*** Opening Supplied data ***

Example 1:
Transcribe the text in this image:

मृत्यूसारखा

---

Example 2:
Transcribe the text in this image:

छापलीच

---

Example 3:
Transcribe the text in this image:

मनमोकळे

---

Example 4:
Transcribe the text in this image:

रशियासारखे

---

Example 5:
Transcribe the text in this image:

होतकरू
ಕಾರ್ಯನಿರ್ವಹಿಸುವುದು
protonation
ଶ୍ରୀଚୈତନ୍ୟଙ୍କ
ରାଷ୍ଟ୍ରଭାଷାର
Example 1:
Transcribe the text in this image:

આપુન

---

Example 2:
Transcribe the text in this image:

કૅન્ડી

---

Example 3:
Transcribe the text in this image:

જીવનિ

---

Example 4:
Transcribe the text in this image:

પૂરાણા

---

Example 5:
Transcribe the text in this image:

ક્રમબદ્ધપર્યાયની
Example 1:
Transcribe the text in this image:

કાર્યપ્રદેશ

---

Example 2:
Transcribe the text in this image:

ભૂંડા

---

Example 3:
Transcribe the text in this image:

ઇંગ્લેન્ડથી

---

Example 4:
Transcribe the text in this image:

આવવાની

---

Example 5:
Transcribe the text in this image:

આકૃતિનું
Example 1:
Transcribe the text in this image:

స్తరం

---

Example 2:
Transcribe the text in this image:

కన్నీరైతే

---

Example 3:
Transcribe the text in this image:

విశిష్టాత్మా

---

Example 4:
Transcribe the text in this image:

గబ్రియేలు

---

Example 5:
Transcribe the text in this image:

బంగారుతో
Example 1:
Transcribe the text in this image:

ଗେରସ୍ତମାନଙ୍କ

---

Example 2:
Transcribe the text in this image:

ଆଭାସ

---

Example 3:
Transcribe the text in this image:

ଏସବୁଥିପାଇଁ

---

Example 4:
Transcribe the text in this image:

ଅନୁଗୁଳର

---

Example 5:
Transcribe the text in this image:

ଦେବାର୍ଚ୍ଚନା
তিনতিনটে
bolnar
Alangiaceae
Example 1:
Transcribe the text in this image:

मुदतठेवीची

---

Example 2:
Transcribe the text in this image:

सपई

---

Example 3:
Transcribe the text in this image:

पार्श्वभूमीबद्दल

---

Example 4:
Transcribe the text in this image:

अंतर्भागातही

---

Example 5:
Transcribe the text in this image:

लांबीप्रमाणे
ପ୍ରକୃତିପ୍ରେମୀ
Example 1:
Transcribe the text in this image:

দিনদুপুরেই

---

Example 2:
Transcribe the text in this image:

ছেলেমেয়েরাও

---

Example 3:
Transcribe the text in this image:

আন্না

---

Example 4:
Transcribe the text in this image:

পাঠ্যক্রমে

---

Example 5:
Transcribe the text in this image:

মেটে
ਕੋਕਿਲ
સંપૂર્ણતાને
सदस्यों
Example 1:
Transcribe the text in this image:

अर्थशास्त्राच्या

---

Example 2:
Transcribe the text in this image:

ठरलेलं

*** Closing Supplied data ***

> _Your assignment_
Print the records again in full, exactly as they appear above.

> _Finished exercise_
Example 1:
Transcribe the text in this image:

मृत्यूसारखा

---

Example 2:
Transcribe the text in this image:

छापलीच

---

Example 3:
Transcribe the text in this image:

मनमोकळे

---

Example 4:
Transcribe the text in this image:

रशियासारखे

---

Example 5:
Transcribe the text in this image:

होतकरू
ಕಾರ್ಯನಿರ್ವಹಿಸುವುದು
protonation
ଶ୍ରୀଚୈତନ୍ୟଙ୍କ
ରାଷ୍ଟ୍ରଭାଷାର
Example 1:
Transcribe the text in this image:

આપુન

---

Example 2:
Transcribe the text in this image:

કૅન્ડી

---

Example 3:
Transcribe the text in this image:

જીવનિ

---

Example 4:
Transcribe the text in this image:

પૂરાણા

---

Example 5:
Transcribe the text in this image:

ક્રમબદ્ધપર્યાયની
Example 1:
Transcribe the text in this image:

કાર્યપ્રદેશ

---

Example 2:
Transcribe the text in this image:

ભૂંડા

---

Example 3:
Transcribe the text in this image:

ઇંગ્લેન્ડથી

---

Example 4:
Transcribe the text in this image:

આવવાની

---

Example 5:
Transcribe the text in this image:

આકૃતિનું
Example 1:
Transcribe the text in this image:

స్తరం

---

Example 2:
Transcribe the text in this image:

కన్నీరైతే

---

Example 3:
Transcribe the text in this image:

విశిష్టాత్మా

---

Example 4:
Transcribe the text in this image:

గబ్రియేలు

---

Example 5:
Transcribe the text in this image:

బంగారుతో
Example 1:
Transcribe the text in this image:

ଗେରସ୍ତମାନଙ୍କ

---

Example 2:
Transcribe the text in this image:

ଆଭାସ

---

Example 3:
Transcribe the text in this image:

ଏସବୁଥିପାଇଁ

---

Example 4:
Transcribe the text in this image:

ଅନୁଗୁଳର

---

Example 5:
Transcribe the text in this image:

ଦେବାର୍ଚ୍ଚନା
তিনতিনটে
bolnar
Alangiaceae
Example 1:
Transcribe the text in this image:

मुदतठेवीची

---

Example 2:
Transcribe the text in this image:

सपई

---

Example 3:
Transcribe the text in this image:

पार्श्वभूमीबद्दल

---

Example 4:
Transcribe the text in this image:

अंतर्भागातही

---

Example 5:
Transcribe the text in this image:

लांबीप्रमाणे
ପ୍ରକୃତିପ୍ରେମୀ
Example 1:
Transcribe the text in this image:

দিনদুপুরেই

---

Example 2:
Transcribe the text in this image:

ছেলেমেয়েরাও

---

Example 3:
Transcribe the text in this image:

আন্না

---

Example 4:
Transcribe the text in this image:

পাঠ্যক্রমে

---

Example 5:
Transcribe the text in this image:

মেটে
ਕੋਕਿਲ
સંપૂર્ણતાને
सदस्यों
Example 1:
Transcribe the text in this image:

अर्थशास्त्राच्या

---

Example 2:
Transcribe the text in this image:

ठरलेलं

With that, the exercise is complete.